El asunto es delicado y en esta hora grave de muerte, dolor y lágrimas, pudiera suceder que pensemos en ello como en algo ancilar, accesorio. Pero no lo es: la nación venezolana tiene que reivindicar hoy el espíritu –no la letra– de la ley. La nación que hoy exige con la democracia ultrajada el retorno de la república debe erigirse en nombre de la voz viva de la legitimidad sobre la que se funda toda ley, hasta incluso denunciar su letra muerta. Esa es la hora que vivimos. Ese, nuestro dilema moral.
Nicolás Maduro es culpable de perjurio, y con él todo su gobierno, esa farsa. Al llegar, en sospecha de ilegitimidad, a la primera magistratura –lo notamos– juró en nombre de otro hombre y con ese gesto de palabra vació de sentido, absolutamente, su destino político: juró conducir a la nación en nombre de Hugo Chávez, quien a su vez había jurado asesinar la ley sobre la que juraba. Estos gestos, que son puramente simbólicos, están sin embargo plagados de efectos: son performativos y en su consecuencia, irremediables, destructivos.

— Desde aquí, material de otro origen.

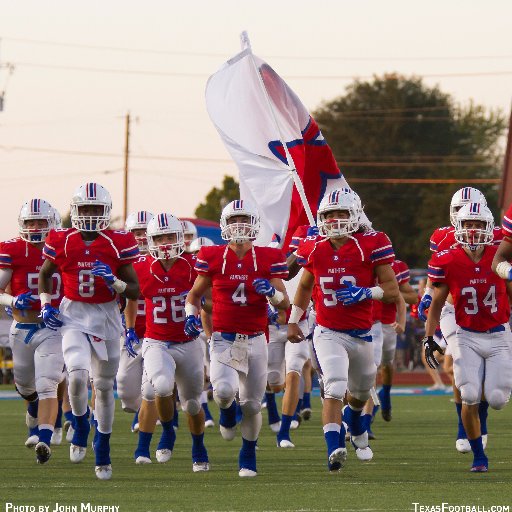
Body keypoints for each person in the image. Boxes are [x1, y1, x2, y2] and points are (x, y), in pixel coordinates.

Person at [288, 189, 399, 471]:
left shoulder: (372, 243)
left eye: (341, 213)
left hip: (362, 333)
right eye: (329, 215)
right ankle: (334, 449)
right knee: (335, 385)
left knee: (359, 394)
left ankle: (358, 425)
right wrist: (293, 319)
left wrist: (366, 292)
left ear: (355, 215)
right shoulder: (315, 246)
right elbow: (303, 285)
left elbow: (391, 291)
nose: (335, 220)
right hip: (328, 331)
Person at [39, 182, 140, 480]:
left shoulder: (117, 242)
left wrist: (115, 282)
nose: (92, 214)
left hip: (107, 315)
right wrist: (47, 304)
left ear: (106, 211)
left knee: (105, 387)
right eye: (86, 208)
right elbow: (45, 274)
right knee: (77, 372)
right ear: (76, 210)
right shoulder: (62, 239)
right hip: (73, 313)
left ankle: (103, 444)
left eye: (97, 208)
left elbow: (134, 289)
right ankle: (81, 424)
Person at [185, 199, 289, 477]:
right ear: (224, 225)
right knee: (223, 392)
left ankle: (247, 454)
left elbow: (283, 302)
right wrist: (190, 315)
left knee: (254, 404)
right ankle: (228, 414)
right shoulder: (212, 255)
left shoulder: (268, 257)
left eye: (244, 219)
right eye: (233, 220)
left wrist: (272, 292)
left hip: (256, 338)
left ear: (255, 224)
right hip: (224, 337)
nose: (239, 225)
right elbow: (194, 295)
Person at [424, 202, 512, 472]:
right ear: (457, 228)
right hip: (466, 335)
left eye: (478, 224)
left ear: (489, 228)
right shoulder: (448, 258)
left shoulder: (500, 257)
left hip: (498, 334)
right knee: (469, 393)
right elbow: (438, 303)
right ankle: (479, 457)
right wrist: (430, 338)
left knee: (497, 399)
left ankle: (481, 416)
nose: (473, 230)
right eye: (467, 224)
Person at [127, 213, 209, 470]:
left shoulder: (195, 265)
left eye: (169, 237)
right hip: (157, 341)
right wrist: (130, 329)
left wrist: (197, 315)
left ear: (180, 238)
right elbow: (131, 299)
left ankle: (198, 445)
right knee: (161, 387)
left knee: (193, 402)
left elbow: (209, 298)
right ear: (151, 241)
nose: (164, 243)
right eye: (159, 238)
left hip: (189, 342)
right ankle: (168, 431)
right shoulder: (141, 266)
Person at [0, 199, 64, 464]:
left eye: (40, 222)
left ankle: (45, 440)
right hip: (22, 327)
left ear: (51, 224)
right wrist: (12, 301)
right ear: (22, 224)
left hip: (53, 327)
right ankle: (34, 410)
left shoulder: (63, 247)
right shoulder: (12, 249)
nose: (35, 227)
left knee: (47, 382)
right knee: (26, 386)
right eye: (30, 222)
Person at [117, 210, 154, 432]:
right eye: (136, 232)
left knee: (154, 386)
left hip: (157, 334)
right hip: (128, 332)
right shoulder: (120, 262)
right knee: (126, 390)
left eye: (144, 232)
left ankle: (159, 423)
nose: (140, 237)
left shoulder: (165, 262)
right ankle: (141, 411)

El juramento es el sacramento político por excelencia –nos recuerda Agamben–. Pero el juramento que debería servir para mantener la promesa o el contrato, la ley en este caso, sacralizando aquello sobre lo cual se jura, puede ser la otra cara del perjurio. Tal es el estado moral de una dictadura, y más aún de una dictadura sin nombre, escondida en los ropajes desgarrados de la república: humillar el juramento y, en lugar de sacralizar aquello sobre lo cual jura, maldecirlo. La dictadura equivale entonces a una maldición.

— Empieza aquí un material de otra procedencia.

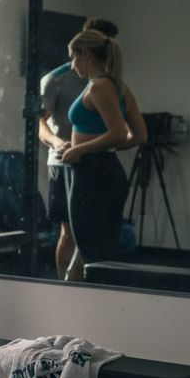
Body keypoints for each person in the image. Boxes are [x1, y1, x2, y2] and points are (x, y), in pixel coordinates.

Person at [60, 26, 147, 280]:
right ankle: (75, 296)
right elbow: (139, 136)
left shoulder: (100, 87)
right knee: (91, 250)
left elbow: (119, 133)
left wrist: (81, 149)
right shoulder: (119, 87)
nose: (72, 65)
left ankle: (86, 299)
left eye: (73, 57)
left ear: (85, 54)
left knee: (92, 252)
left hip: (94, 175)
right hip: (104, 171)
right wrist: (85, 147)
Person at [39, 18, 117, 280]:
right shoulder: (56, 79)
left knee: (97, 231)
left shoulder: (109, 81)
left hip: (97, 163)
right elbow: (39, 124)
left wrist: (114, 142)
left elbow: (123, 131)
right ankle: (66, 290)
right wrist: (57, 142)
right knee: (70, 230)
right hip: (64, 163)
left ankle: (90, 287)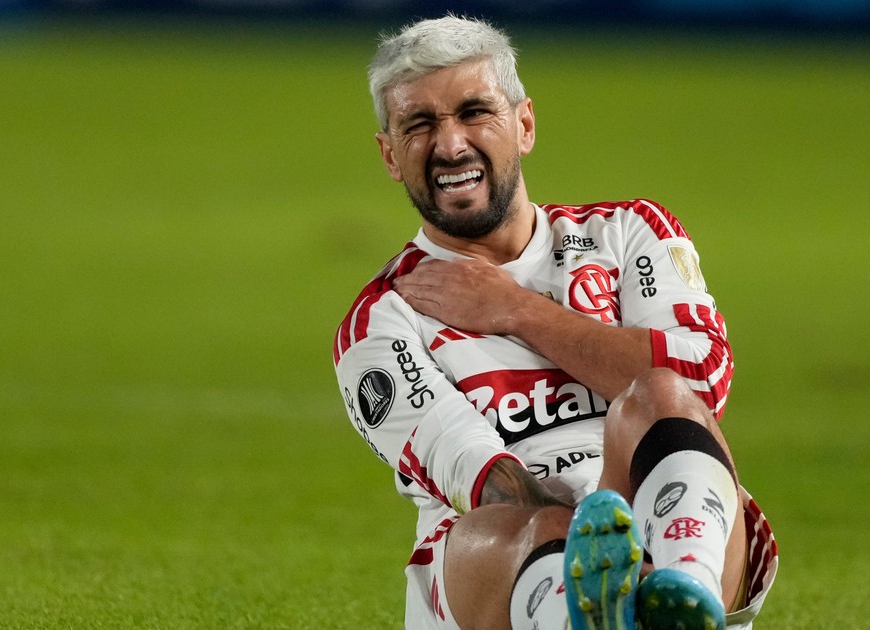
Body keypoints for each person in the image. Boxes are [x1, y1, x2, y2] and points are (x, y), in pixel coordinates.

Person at [333, 15, 777, 630]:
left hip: (663, 525)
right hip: (511, 568)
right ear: (390, 154)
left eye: (474, 112)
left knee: (661, 391)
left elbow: (703, 384)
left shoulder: (627, 233)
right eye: (420, 124)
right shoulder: (383, 317)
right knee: (518, 523)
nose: (451, 145)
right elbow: (480, 479)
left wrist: (518, 310)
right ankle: (601, 609)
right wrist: (599, 557)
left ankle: (680, 595)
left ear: (524, 125)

Entiéndase lo que digo: no es solamente este gobierno una maldición. Este gobierno, su dictadura sin nombre, en cada uno de sus actos y palabras, maldice a la nación, a todos nos maldice. Y la nación, Venezuela, tiene el deber moral y el derecho político, en todo legítimo, de responder a quien la maldice, de emanciparse, de restituir, con su dignidad, la legitimidad del juramento que la constituye.